Top of Material supplied

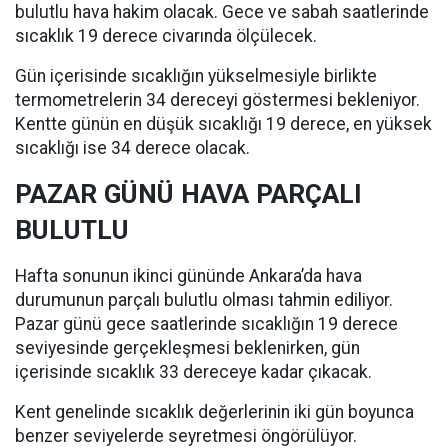
bulutlu hava hakim olacak. Gece ve sabah saatlerinde
sıcaklık 19 derece civarında ölçülecek.
Gün içerisinde sıcaklığın yükselmesiyle birlikte
termometrelerin 34 dereceyi göstermesi bekleniyor.
Kentte günün en düşük sıcaklığı 19 derece, en yüksek
sıcaklığı ise 34 derece olacak.
PAZAR GÜNÜ HAVA PARÇALI
BULUTLU
Hafta sonunun ikinci gününde Ankara’da hava
durumunun parçalı bulutlu olması tahmin ediliyor.
Pazar günü gece saatlerinde sıcaklığın 19 derece
seviyesinde gerçekleşmesi beklenirken, gün
içerisinde sıcaklık 33 dereceye kadar çıkacak.
Kent genelinde sıcaklık değerlerinin iki gün boyunca
benzer seviyelerde seyretmesi öngörülüyor.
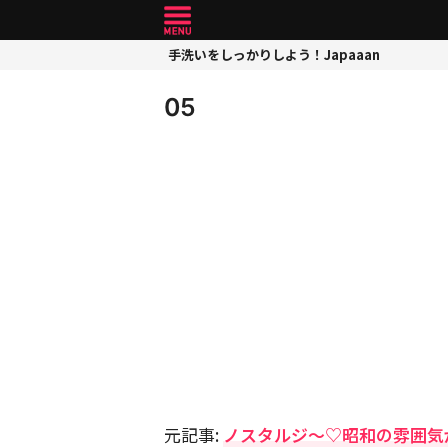
手洗いをしっかりしよう！Japaaan
05
元記事:
ノスタルジ〜♡昭和の雰囲気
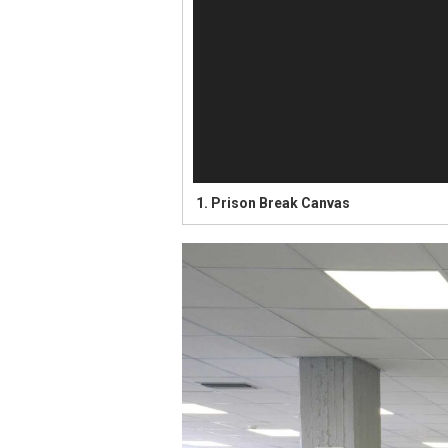
1.
Prison Break Canvas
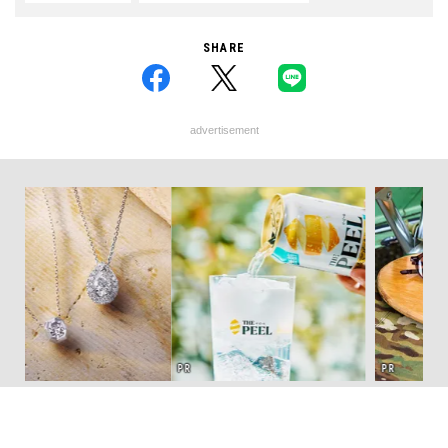
SHARE
advertisement
テッド
夏は「THE PEEL」でひと涼
サングラス決定版！ OWNDAYS
革
”が証
み。甘くない派・斎藤 工を虜に
とのコラボで「ずっと、どこで
スが
」の
する“果皮でつくった”大人のレ
も」使える4シリーズデビュー＆
CO
モンサワーって！？
4名がレビュー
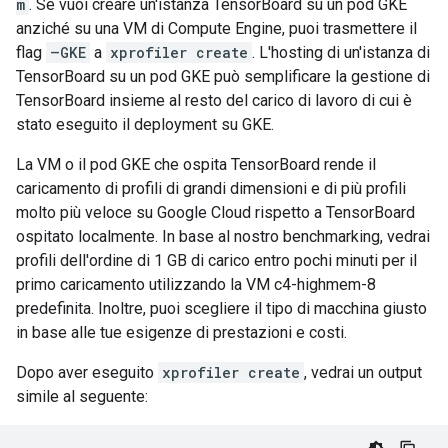
m
. Se vuoi creare un'istanza TensorBoard su un pod GKE
anziché su una VM di Compute Engine, puoi trasmettere il
flag
–GKE
a
xprofiler create
. L'hosting di un'istanza di
TensorBoard su un pod GKE può semplificare la gestione di
TensorBoard insieme al resto del carico di lavoro di cui è
stato eseguito il deployment su GKE.
La VM o il pod GKE che ospita TensorBoard rende il
caricamento di profili di grandi dimensioni e di più profili
molto più veloce su Google Cloud rispetto a TensorBoard
ospitato localmente. In base al nostro benchmarking, vedrai
profili dell'ordine di 1 GB di carico entro pochi minuti per il
primo caricamento utilizzando la VM c4-highmem-8
predefinita. Inoltre, puoi scegliere il tipo di macchina giusto
in base alle tue esigenze di prestazioni e costi.
Dopo aver eseguito
xprofiler create
, vedrai un output
simile al seguente:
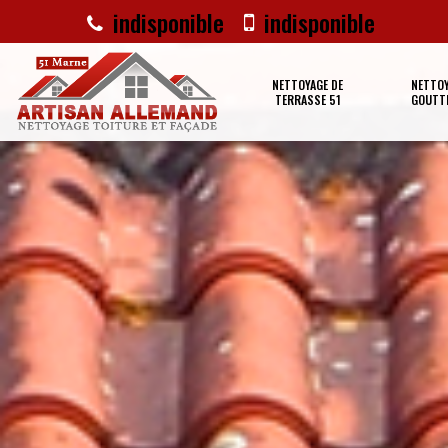
indisponible
indisponible
NETTOYAGE DE
NETTOY
TERRASSE 51
GOUTTI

Bottom of Material supplied

Exercise
Read through the entries, then copy every line where the string "içerisinde" is found.

Task result
Gün içerisinde sıcaklığın yükselmesiyle birlikte
içerisinde sıcaklık 33 dereceye kadar çıkacak.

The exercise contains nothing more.